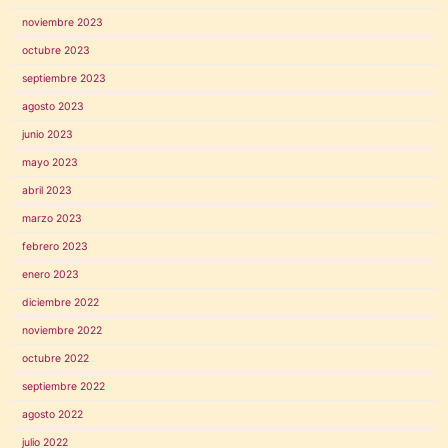
noviembre 2023
octubre 2023
septiembre 2023
agosto 2023
junio 2023
mayo 2023
abril 2023
marzo 2023
febrero 2023
enero 2023
diciembre 2022
noviembre 2022
octubre 2022
septiembre 2022
agosto 2022
julio 2022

__What you will do__: Everything in the entries above except the pictures should be given again exactly.

__Your response__:
noviembre 2023
octubre 2023
septiembre 2023
agosto 2023
junio 2023
mayo 2023
abril 2023
marzo 2023
febrero 2023
enero 2023
diciembre 2022
noviembre 2022
octubre 2022
septiembre 2022
agosto 2022
julio 2022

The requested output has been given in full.